A wave of green ripples in the breeze as Gertruda Domayo stoops over to pull a tangle of weeds from her soybean fields in Nakahegwa, Tanzania. She loosens the soil with her hoe, freeing the weeds with quick flicks of her wrist. The small pods on her evenly spaced plants will be ready to harvest in a month.
There has long been a market for soybeans in Tanzania, but before Catholic Relief Services' project Soya ni Pesa, farmers like Gertruda didn't profit much from the demand. The project means "soybeans are money"—and the name rings true for Gertruda and other farmers who can now get fair prices for their harvests. With funding from the U.S. Department of Agriculture, CRS is teaching farmers how to to sell their soybeans collectively and use row spacing, pest control and fertilizer for improved yields. "There is a big difference in the harvest before and after the project," Gertruda says. "Before this project began, the yield was very minimal because we were farming without modern technology. You could get at least 1½ sacks if you put in a lot of hard work. There was drought last year, but we still managed a good harvest compared to when we used to plant using traditional ways—I harvested three bags."
Uniting to Earn More
Soybeans have been planted for years in Tanzania , but small-scale farmers could not attract large feed manufacturers on their own. Instead, manufacturers turned to imported soybeans from India or nearby Zambia to help meet demand. Meanwhile, middlemen dictated the price of the soybeans Gertruda and other farmers grew.

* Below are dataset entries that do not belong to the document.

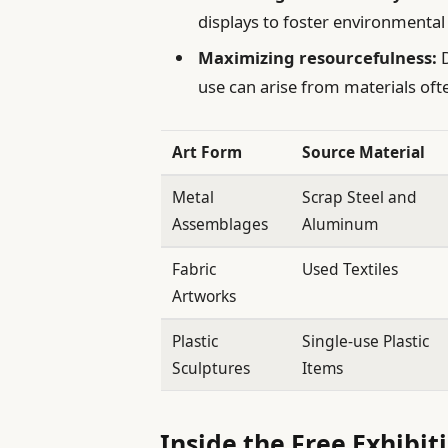
displays to foster environmental
Maximizing resourcefulness:
D
use can arise from materials oft
Art Form
Source Material
Metal
Scrap Steel and
Assemblages
Aluminum
Fabric
Used Textiles
Artworks
Plastic
Single-use Plastic
Sculptures
Items
Inside the Free Exhibit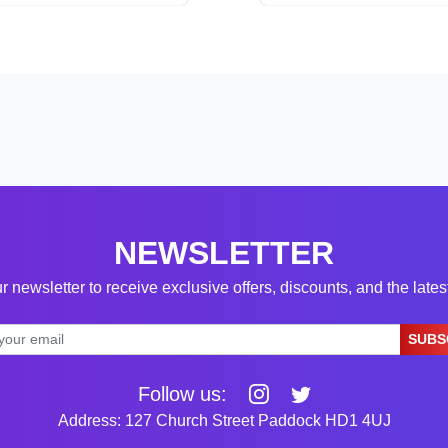
NEWSLETTER
r newsletter to receive exclusive offers, discounts, and the late
SUBS
Follow us:
Address: 127 Church Street Paddock HD1 4UJ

"We used to sell haphazardly, without a plan." Gertruda says. "Sometimes they would buy our soybeans for [30 to 36 cents] for [a] big tin." To help change that, Soya ni Pesa grouped farmers into committees and linked them to markets to help them earn up to four times more for their beans.
"[Soya ni Pesa] informed us about the genuine market prices, and so we ended up selling [at] a good price," Gertruda says. "We now know to hold on to our harvest and not sell without a plan."

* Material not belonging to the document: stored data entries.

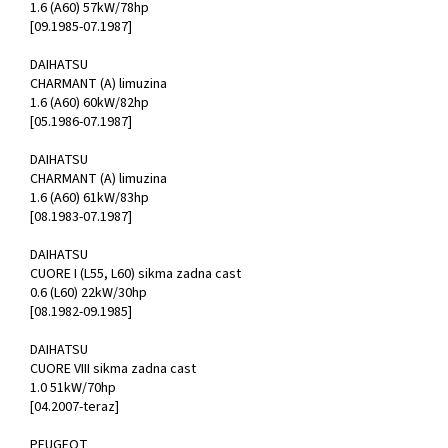
1.6 (A60) 57kW/78hp
[09.1985-07.1987]
DAIHATSU
CHARMANT (A) limuzina
1.6 (A60) 60kW/82hp
[05.1986-07.1987]
DAIHATSU
CHARMANT (A) limuzina
1.6 (A60) 61kW/83hp
[08.1983-07.1987]
DAIHATSU
CUORE I (L55, L60) sikma zadna cast
0.6 (L60) 22kW/30hp
[08.1982-09.1985]
DAIHATSU
CUORE VIII sikma zadna cast
1.0 51kW/70hp
[04.2007-teraz]
PEUGEOT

As a result, Gertruda has seen her soybean profits jump from $30 to $180 a year. The added income has helped her rebuild her thatch-roofed home, which was damaged in a kitchen fire. Her new home is built with brick and a fire and leak-resistant iron roof. She can also afford better food for her family.
"The [advantage] of belonging to a group is the market is almost guaranteed," Gertruda says. "The committee bargains directly with the buyer and agrees on a good price. If we disagree on the price then we don't sell our soya, but if we do agree with them, the buyer is allowed to come and purchase our soya."
Handing Down Better Lives
While she and her family dine on porridge and roasted corn, Gertruda imagines a future transformed by soybean production. She has learned that soybeans add nitrates to the soil that improve crops like corn. And because she earns more, her family eats better. "The project is helping all of us … from the children to the grandchildren, starting with me. We can now manage to cater for our daily needs …. We get enough food without any problems.
"I encourage my neighbors to join the Soy ni Pesa project so they can also improve their income," Gertruda says. "The project will help them move from poverty by increasing their [profits] and therefore change their lives for the better."
Sara A. Fajardo is the CRS regional information officer for East Africa and southern Africa. She is based in Nairobi, Kenya.